Pensemos en la polémica que rodeó la publicación del artículo del poeta Unai Velasco, ’ 50 kilos de adolescencia, 200 gramos de internet‘, así como en la repuesta del también escritor Vicente Monroy. Ya sea arte o simulacro, boom o florecimiento, la realidad es que la retórica vanguardista y el malditismo de los excluidos difícilmente puede vertebrar un movimiento. Incluso la Alt Lit se diluyó en un panorama donde ser la alternativa ya no tenía sentido alguno.

Lo que nos enseñaron Ulises Lima y Arturo Belano fue que la poesía no se escribía, ni se publicaba: que la poesía era una investigación y quizá un viaje. La enseñanza que nos legó Papasquiaro era que se escribía con la carne y en la carne: “ poemas que ya no necesitan escribirse / sino en el juego mismo / que se revuelca en el paréntesis alado / de tus vísceras.”

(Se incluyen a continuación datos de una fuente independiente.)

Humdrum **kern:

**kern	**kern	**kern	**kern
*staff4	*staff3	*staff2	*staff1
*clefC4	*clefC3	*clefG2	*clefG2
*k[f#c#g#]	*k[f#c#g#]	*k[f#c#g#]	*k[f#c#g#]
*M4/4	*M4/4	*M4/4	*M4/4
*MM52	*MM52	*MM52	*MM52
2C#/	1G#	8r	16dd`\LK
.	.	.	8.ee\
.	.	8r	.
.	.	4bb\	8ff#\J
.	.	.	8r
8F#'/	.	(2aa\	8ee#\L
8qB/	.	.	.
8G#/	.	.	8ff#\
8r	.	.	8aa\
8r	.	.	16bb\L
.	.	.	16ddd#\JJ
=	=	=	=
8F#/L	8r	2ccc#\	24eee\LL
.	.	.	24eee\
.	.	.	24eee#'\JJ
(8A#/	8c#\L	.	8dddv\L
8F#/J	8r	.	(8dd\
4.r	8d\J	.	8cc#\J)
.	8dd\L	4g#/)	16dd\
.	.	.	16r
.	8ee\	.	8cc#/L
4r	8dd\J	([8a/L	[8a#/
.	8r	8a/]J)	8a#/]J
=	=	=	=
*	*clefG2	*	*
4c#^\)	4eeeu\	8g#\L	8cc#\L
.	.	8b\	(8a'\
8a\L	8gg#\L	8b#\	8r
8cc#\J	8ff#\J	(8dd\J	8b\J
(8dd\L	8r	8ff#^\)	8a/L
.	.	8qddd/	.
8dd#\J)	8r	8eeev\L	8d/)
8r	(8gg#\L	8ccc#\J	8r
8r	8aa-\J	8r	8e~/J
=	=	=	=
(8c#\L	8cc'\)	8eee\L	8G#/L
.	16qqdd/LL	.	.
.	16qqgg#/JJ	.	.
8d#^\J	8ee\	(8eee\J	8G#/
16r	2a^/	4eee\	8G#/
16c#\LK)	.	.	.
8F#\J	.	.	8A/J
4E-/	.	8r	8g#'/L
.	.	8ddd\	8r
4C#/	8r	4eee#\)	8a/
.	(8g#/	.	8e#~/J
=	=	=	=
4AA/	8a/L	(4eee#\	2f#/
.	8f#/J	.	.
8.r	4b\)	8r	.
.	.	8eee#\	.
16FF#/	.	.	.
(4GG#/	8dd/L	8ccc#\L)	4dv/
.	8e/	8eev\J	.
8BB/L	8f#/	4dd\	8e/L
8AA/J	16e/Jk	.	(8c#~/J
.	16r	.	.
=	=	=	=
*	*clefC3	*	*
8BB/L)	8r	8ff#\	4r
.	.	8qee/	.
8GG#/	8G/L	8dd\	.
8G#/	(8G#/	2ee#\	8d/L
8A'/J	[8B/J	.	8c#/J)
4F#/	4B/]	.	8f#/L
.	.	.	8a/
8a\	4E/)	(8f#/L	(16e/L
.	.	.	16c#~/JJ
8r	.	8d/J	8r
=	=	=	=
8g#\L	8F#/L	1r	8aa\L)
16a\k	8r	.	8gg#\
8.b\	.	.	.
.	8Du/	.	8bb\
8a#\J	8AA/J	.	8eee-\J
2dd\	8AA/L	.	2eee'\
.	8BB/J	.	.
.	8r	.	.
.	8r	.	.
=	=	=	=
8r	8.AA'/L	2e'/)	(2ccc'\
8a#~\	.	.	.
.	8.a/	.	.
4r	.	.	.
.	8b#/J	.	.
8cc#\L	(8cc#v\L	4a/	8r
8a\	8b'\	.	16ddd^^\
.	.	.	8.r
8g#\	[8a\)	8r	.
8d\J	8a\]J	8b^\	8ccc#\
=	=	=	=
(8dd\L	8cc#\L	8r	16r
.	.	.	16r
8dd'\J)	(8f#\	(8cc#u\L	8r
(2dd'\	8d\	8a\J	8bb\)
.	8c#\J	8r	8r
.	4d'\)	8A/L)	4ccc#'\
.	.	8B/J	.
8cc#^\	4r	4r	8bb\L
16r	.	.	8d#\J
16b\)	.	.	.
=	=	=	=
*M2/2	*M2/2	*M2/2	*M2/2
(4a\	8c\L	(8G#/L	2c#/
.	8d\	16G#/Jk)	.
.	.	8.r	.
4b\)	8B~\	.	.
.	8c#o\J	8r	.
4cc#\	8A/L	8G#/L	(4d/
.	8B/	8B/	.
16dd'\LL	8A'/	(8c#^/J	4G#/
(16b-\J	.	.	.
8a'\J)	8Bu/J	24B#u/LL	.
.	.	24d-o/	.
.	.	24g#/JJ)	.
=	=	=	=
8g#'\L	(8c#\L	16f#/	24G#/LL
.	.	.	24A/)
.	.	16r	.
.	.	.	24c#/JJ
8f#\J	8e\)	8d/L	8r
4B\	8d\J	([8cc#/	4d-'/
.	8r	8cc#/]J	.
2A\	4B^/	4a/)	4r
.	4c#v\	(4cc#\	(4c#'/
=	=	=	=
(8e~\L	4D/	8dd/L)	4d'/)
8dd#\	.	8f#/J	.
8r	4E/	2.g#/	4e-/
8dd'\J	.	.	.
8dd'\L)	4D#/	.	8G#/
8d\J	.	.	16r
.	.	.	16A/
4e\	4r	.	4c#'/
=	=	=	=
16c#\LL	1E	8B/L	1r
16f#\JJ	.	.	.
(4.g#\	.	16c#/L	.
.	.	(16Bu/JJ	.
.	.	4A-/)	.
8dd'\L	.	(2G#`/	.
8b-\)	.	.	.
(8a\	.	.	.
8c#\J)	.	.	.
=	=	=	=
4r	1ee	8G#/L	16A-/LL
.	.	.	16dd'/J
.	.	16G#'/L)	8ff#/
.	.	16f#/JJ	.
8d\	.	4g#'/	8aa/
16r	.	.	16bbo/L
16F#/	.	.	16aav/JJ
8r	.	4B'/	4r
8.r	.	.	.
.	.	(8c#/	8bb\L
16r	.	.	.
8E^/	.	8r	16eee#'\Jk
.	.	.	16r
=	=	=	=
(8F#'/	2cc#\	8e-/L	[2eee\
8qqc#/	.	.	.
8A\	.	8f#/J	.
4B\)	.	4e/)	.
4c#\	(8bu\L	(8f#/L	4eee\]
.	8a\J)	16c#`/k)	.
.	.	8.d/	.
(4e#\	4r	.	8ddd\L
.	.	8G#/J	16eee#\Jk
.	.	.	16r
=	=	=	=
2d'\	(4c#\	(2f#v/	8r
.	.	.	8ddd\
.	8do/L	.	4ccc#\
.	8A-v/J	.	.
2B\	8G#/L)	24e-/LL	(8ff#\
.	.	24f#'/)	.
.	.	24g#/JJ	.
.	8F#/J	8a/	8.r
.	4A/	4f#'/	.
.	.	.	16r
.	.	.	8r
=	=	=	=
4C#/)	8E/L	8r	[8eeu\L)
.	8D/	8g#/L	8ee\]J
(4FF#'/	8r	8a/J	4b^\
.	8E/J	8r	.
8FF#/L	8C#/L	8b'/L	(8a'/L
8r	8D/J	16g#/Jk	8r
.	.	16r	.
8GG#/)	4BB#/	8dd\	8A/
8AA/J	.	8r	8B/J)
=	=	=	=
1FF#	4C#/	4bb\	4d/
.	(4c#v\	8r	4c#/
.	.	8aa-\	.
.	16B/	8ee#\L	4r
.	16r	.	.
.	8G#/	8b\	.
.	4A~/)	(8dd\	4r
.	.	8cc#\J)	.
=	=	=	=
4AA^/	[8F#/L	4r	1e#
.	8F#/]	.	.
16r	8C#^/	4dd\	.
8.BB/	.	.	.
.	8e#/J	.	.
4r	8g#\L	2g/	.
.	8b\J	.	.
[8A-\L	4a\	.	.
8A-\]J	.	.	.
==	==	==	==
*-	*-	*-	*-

Los infrarrealistas fueron devorados por los detectives salvajes, sí.

Lima y Belano lograron representar con pureza química el ideal que ellos defendían. Pero la promesa de esa unión mística entre vida y poesía es precisamente la que todavía hoy pueden reivindicar los miembros y seguidores del movimiento. Da igual que se haya tornado innecesario blandir ese ideal contra una cultura de Estado: importa mantener encendida la llama de Mario Santiago, el espíritu de su lucha.

Quizá fue Rubén Medina, impulsor de la antología Perros habitados por voces del desierto, quien mejor resumió la necesidad de persistir en ese espíritu: “ seguir conectado al infrarrealismo es una ruta ética, es tratar de no acabar convertido en un hijo de puta”.

¿Todavía necesitamos a los detectives salvajes?